The piglets from sows fed treatment C had the overall highest mean out of all the treatments provided (fig. 8). This is expected as treatment C consisted of an additional 20kg of feed. Piglets from sows fed with treatment A had the least amount of growth compared to the two other treatments, producing the lightest pigs. This outcome is expected as it is the control group, it had the smallest IQR out of all the categories, indicating low variability and high consistency.

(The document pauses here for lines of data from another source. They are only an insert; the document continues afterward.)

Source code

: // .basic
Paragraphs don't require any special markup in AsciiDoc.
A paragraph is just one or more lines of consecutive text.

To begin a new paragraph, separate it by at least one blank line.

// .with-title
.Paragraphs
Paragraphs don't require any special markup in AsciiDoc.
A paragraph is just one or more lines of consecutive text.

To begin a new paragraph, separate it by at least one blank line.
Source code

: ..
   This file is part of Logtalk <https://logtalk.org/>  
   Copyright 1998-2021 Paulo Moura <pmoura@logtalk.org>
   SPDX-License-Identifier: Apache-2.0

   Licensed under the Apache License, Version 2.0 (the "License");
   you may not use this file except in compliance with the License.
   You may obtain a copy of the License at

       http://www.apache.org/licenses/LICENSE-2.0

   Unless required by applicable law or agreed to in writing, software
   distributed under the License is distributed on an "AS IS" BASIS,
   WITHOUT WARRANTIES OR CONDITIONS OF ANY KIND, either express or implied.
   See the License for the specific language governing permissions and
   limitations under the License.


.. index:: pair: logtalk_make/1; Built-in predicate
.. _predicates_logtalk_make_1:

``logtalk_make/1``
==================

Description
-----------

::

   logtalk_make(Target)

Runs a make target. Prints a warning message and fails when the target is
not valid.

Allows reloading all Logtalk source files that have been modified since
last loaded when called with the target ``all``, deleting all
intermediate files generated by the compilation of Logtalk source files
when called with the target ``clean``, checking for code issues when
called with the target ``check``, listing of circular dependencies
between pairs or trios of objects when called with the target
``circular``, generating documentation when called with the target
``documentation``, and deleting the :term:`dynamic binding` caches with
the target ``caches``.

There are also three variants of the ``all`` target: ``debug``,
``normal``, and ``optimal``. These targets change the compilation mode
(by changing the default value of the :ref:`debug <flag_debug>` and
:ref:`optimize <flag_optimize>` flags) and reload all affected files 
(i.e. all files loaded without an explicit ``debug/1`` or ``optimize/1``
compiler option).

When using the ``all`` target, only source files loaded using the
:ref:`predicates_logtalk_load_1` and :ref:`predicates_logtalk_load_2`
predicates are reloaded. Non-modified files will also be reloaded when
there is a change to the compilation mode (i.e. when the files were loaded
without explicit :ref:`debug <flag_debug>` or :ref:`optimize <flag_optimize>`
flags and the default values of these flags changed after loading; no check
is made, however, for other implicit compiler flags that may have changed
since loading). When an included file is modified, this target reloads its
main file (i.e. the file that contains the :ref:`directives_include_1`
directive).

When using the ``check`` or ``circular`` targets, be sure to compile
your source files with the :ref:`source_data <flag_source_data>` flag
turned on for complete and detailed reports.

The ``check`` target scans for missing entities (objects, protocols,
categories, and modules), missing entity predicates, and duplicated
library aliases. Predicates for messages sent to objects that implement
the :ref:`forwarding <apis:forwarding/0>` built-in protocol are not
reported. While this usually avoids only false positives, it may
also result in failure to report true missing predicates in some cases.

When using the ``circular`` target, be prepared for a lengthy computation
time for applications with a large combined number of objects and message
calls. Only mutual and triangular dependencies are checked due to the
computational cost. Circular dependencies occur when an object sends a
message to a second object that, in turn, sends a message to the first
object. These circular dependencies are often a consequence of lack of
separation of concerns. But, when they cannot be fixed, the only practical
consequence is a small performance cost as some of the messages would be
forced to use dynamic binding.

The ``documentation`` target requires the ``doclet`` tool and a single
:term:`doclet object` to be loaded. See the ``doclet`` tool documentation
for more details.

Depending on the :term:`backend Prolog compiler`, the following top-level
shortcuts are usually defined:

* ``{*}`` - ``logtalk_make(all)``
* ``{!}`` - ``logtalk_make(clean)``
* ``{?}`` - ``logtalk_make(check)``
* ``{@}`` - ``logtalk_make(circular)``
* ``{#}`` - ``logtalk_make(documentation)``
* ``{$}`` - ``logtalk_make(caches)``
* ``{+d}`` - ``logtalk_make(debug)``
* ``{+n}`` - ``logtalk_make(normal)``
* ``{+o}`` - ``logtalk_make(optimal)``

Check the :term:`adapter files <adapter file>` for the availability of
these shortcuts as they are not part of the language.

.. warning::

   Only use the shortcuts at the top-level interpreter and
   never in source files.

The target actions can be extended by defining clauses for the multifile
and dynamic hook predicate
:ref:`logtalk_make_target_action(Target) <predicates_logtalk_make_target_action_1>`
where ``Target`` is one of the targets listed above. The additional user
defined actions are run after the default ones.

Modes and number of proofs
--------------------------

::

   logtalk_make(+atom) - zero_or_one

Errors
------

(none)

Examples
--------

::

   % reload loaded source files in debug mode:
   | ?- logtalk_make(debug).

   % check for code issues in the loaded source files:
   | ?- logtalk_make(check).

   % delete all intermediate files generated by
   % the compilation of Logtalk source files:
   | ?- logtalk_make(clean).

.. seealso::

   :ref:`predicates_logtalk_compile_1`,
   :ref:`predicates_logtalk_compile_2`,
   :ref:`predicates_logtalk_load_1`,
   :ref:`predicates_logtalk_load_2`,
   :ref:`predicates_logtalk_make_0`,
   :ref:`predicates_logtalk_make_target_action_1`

Treatment B usually had a large IQR and long whiskers, indicating a wide spread of data points, and significant dispersion as seen in Figure 8.
The study only recorded until piglets were at the weaning stage. It would’ve been useful to see the long term effects of the diet, such as a change in weight after being weaned. Furthermore, it would be useful to increase the sample size for both the parity and control groups to reduce the margin of error, and to increase the representativeness of treatments and effects.
To further enrich the understanding behind the correlation of what a sow is fed and how it affects how heavier their litter is, it would be useful to introduce new treatments consisting of different feeds and observing their effects.
Anthropic. (2023). Claude. Claude.ai. https://claude.ai
Henman, D., Lean, I. J., Block, E., & Golder, H. M. (2023). Data on the effects of the anionic protein meal BioChlorⓇ on sows before and after farrowing. Data in Brief, 48, 109168. https://doi.org/10.1016/j.dib.2023.109168
Pork Checkoff. (n.d.). Life Cycle of a Market Pig. Pork Checkoff. https://porkcheckoff.org/pork-branding/facts-statistics/life-cycle-of-a-market-pig/
I used Claude for troubleshooting errors in my code (specifically the YAML), and to help create the scatterplot, as I wanted to visualise the data in a way that went beyond the functions covered in the practicals, and to assist with the coding for the table. Furthermore I gave Claude a prompt to provide feedback on my task based on the criteria, ensuring that it did not give me a direct response. I relied on Claude as a trusted source as it has strong reasoning when providing responses, and due to the volume of people who use it.
Henman et al., 2023 was the source of my dataset, and allowed for me to understand the dataset further, as I initially thought that the piglets were being fed the treatment directly. This article is reliable as it was written by those who conducted the observation, published by Elsevier, a well known publishing company, and due to the fact that it has an extensive amount of data provided within the article.
I briefly used information from Pork Checkoff, n.d. to compare the piglet weight with the industry standard. This web-page is reliable as it was created by Pork Checkoff, a program that is mandated by the US that supports researche and education to pork farmers.